#### Records for the exercise
----------
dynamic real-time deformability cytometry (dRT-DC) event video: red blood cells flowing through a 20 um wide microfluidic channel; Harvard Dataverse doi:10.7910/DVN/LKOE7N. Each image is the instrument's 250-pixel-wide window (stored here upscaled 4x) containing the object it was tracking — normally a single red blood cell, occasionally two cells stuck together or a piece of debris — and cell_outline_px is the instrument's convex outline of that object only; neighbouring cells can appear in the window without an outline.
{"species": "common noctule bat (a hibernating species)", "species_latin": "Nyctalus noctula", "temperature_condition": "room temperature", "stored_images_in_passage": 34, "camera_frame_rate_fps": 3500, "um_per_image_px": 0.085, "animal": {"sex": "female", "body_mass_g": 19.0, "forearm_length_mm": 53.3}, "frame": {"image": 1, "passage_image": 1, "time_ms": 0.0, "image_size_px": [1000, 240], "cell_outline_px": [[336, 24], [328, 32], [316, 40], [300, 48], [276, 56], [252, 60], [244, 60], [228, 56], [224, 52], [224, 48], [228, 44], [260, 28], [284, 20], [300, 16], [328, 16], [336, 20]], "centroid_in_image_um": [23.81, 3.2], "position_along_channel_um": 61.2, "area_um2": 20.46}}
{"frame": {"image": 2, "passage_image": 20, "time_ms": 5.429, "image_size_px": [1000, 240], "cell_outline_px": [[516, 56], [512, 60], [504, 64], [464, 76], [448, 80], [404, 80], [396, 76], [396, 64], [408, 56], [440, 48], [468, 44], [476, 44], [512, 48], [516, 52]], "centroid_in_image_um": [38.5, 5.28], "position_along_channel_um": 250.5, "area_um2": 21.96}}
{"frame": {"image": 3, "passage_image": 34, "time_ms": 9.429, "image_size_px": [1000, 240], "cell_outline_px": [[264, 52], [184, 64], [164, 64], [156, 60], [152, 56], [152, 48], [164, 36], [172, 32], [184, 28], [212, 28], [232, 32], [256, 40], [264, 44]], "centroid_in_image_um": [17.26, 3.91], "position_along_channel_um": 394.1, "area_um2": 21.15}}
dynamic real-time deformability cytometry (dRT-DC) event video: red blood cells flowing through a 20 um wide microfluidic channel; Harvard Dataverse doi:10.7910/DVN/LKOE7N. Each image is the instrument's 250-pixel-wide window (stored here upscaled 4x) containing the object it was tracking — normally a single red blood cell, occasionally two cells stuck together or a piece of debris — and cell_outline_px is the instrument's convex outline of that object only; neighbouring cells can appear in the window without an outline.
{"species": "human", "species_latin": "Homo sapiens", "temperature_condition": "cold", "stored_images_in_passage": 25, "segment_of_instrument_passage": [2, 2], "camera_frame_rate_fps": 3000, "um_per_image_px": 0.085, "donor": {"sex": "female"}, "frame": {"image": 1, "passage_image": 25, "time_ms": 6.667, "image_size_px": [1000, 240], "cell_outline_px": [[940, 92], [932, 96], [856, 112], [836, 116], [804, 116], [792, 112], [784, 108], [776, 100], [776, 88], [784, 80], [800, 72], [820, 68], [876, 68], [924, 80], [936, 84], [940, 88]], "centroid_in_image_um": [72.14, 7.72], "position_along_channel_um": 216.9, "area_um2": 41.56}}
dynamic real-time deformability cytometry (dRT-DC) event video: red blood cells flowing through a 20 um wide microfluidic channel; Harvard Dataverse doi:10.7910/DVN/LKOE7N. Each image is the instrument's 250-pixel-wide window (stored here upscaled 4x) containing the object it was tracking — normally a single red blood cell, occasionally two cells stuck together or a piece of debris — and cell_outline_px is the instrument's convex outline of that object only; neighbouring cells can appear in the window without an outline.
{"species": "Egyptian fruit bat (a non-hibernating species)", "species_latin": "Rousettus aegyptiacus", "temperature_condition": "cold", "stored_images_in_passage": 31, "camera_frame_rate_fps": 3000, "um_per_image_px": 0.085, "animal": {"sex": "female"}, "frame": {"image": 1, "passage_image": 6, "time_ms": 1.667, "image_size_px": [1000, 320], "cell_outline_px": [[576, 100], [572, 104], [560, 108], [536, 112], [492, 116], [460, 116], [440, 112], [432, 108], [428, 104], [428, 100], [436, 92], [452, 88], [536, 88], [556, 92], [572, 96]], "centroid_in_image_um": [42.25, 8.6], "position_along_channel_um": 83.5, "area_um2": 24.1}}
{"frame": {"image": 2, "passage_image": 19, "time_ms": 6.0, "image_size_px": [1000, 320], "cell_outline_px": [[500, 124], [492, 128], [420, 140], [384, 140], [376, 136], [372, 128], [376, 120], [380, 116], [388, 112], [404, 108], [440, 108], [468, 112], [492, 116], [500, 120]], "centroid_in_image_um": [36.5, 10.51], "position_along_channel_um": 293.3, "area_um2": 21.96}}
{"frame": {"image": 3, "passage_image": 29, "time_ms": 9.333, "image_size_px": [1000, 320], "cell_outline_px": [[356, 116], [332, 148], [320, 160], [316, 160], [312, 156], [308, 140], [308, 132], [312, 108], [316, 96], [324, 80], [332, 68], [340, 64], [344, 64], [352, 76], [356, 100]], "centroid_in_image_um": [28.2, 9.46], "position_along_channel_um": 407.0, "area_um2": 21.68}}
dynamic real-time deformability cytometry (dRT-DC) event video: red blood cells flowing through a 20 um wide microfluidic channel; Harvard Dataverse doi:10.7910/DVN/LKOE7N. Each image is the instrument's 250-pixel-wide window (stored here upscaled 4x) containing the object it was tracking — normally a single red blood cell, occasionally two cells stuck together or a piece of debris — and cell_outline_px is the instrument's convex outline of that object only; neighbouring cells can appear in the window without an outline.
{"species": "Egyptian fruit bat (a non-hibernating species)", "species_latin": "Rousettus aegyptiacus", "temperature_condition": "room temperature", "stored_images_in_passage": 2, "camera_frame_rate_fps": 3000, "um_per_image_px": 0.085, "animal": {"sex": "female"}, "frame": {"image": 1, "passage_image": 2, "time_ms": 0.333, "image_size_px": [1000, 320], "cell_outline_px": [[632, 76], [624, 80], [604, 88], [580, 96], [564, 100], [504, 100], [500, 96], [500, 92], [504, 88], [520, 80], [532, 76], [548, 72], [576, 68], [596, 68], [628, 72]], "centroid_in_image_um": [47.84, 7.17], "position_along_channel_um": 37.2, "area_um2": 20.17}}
----------
#### Task to carry out
Repeat all the records. Match each line exactly.

#### Response below
dynamic real-time deformability cytometry (dRT-DC) event video: red blood cells flowing through a 20 um wide microfluidic channel; Harvard Dataverse doi:10.7910/DVN/LKOE7N. Each image is the instrument's 250-pixel-wide window (stored here upscaled 4x) containing the object it was tracking — normally a single red blood cell, occasionally two cells stuck together or a piece of debris — and cell_outline_px is the instrument's convex outline of that object only; neighbouring cells can appear in the window without an outline.
{"species": "common noctule bat (a hibernating species)", "species_latin": "Nyctalus noctula", "temperature_condition": "room temperature", "stored_images_in_passage": 34, "camera_frame_rate_fps": 3500, "um_per_image_px": 0.085, "animal": {"sex": "female", "body_mass_g": 19.0, "forearm_length_mm": 53.3}, "frame": {"image": 1, "passage_image": 1, "time_ms": 0.0, "image_size_px": [1000, 240], "cell_outline_px": [[336, 24], [328, 32], [316, 40], [300, 48], [276, 56], [252, 60], [244, 60], [228, 56], [224, 52], [224, 48], [228, 44], [260, 28], [284, 20], [300, 16], [328, 16], [336, 20]], "centroid_in_image_um": [23.81, 3.2], "position_along_channel_um": 61.2, "area_um2": 20.46}}
{"frame": {"image": 2, "passage_image": 20, "time_ms": 5.429, "image_size_px": [1000, 240], "cell_outline_px": [[516, 56], [512, 60], [504, 64], [464, 76], [448, 80], [404, 80], [396, 76], [396, 64], [408, 56], [440, 48], [468, 44], [476, 44], [512, 48], [516, 52]], "centroid_in_image_um": [38.5, 5.28], "position_along_channel_um": 250.5, "area_um2": 21.96}}
{"frame": {"image": 3, "passage_image": 34, "time_ms": 9.429, "image_size_px": [1000, 240], "cell_outline_px": [[264, 52], [184, 64], [164, 64], [156, 60], [152, 56], [152, 48], [164, 36], [172, 32], [184, 28], [212, 28], [232, 32], [256, 40], [264, 44]], "centroid_in_image_um": [17.26, 3.91], "position_along_channel_um": 394.1, "area_um2": 21.15}}
dynamic real-time deformability cytometry (dRT-DC) event video: red blood cells flowing through a 20 um wide microfluidic channel; Harvard Dataverse doi:10.7910/DVN/LKOE7N. Each image is the instrument's 250-pixel-wide window (stored here upscaled 4x) containing the object it was tracking — normally a single red blood cell, occasionally two cells stuck together or a piece of debris — and cell_outline_px is the instrument's convex outline of that object only; neighbouring cells can appear in the window without an outline.
{"species": "human", "species_latin": "Homo sapiens", "temperature_condition": "cold", "stored_images_in_passage": 25, "segment_of_instrument_passage": [2, 2], "camera_frame_rate_fps": 3000, "um_per_image_px": 0.085, "donor": {"sex": "female"}, "frame": {"image": 1, "passage_image": 25, "time_ms": 6.667, "image_size_px": [1000, 240], "cell_outline_px": [[940, 92], [932, 96], [856, 112], [836, 116], [804, 116], [792, 112], [784, 108], [776, 100], [776, 88], [784, 80], [800, 72], [820, 68], [876, 68], [924, 80], [936, 84], [940, 88]], "centroid_in_image_um": [72.14, 7.72], "position_along_channel_um": 216.9, "area_um2": 41.56}}
dynamic real-time deformability cytometry (dRT-DC) event video: red blood cells flowing through a 20 um wide microfluidic channel; Harvard Dataverse doi:10.7910/DVN/LKOE7N. Each image is the instrument's 250-pixel-wide window (stored here upscaled 4x) containing the object it was tracking — normally a single red blood cell, occasionally two cells stuck together or a piece of debris — and cell_outline_px is the instrument's convex outline of that object only; neighbouring cells can appear in the window without an outline.
{"species": "Egyptian fruit bat (a non-hibernating species)", "species_latin": "Rousettus aegyptiacus", "temperature_condition": "cold", "stored_images_in_passage": 31, "camera_frame_rate_fps": 3000, "um_per_image_px": 0.085, "animal": {"sex": "female"}, "frame": {"image": 1, "passage_image": 6, "time_ms": 1.667, "image_size_px": [1000, 320], "cell_outline_px": [[576, 100], [572, 104], [560, 108], [536, 112], [492, 116], [460, 116], [440, 112], [432, 108], [428, 104], [428, 100], [436, 92], [452, 88], [536, 88], [556, 92], [572, 96]], "centroid_in_image_um": [42.25, 8.6], "position_along_channel_um": 83.5, "area_um2": 24.1}}
{"frame": {"image": 2, "passage_image": 19, "time_ms": 6.0, "image_size_px": [1000, 320], "cell_outline_px": [[500, 124], [492, 128], [420, 140], [384, 140], [376, 136], [372, 128], [376, 120], [380, 116], [388, 112], [404, 108], [440, 108], [468, 112], [492, 116], [500, 120]], "centroid_in_image_um": [36.5, 10.51], "position_along_channel_um": 293.3, "area_um2": 21.96}}
{"frame": {"image": 3, "passage_image": 29, "time_ms": 9.333, "image_size_px": [1000, 320], "cell_outline_px": [[356, 116], [332, 148], [320, 160], [316, 160], [312, 156], [308, 140], [308, 132], [312, 108], [316, 96], [324, 80], [332, 68], [340, 64], [344, 64], [352, 76], [356, 100]], "centroid_in_image_um": [28.2, 9.46], "position_along_channel_um": 407.0, "area_um2": 21.68}}
dynamic real-time deformability cytometry (dRT-DC) event video: red blood cells flowing through a 20 um wide microfluidic channel; Harvard Dataverse doi:10.7910/DVN/LKOE7N. Each image is the instrument's 250-pixel-wide window (stored here upscaled 4x) containing the object it was tracking — normally a single red blood cell, occasionally two cells stuck together or a piece of debris — and cell_outline_px is the instrument's convex outline of that object only; neighbouring cells can appear in the window without an outline.
{"species": "Egyptian fruit bat (a non-hibernating species)", "species_latin": "Rousettus aegyptiacus", "temperature_condition": "room temperature", "stored_images_in_passage": 2, "camera_frame_rate_fps": 3000, "um_per_image_px": 0.085, "animal": {"sex": "female"}, "frame": {"image": 1, "passage_image": 2, "time_ms": 0.333, "image_size_px": [1000, 320], "cell_outline_px": [[632, 76], [624, 80], [604, 88], [580, 96], [564, 100], [504, 100], [500, 96], [500, 92], [504, 88], [520, 80], [532, 76], [548, 72], [576, 68], [596, 68], [628, 72]], "centroid_in_image_um": [47.84, 7.17], "position_along_channel_um": 37.2, "area_um2": 20.17}}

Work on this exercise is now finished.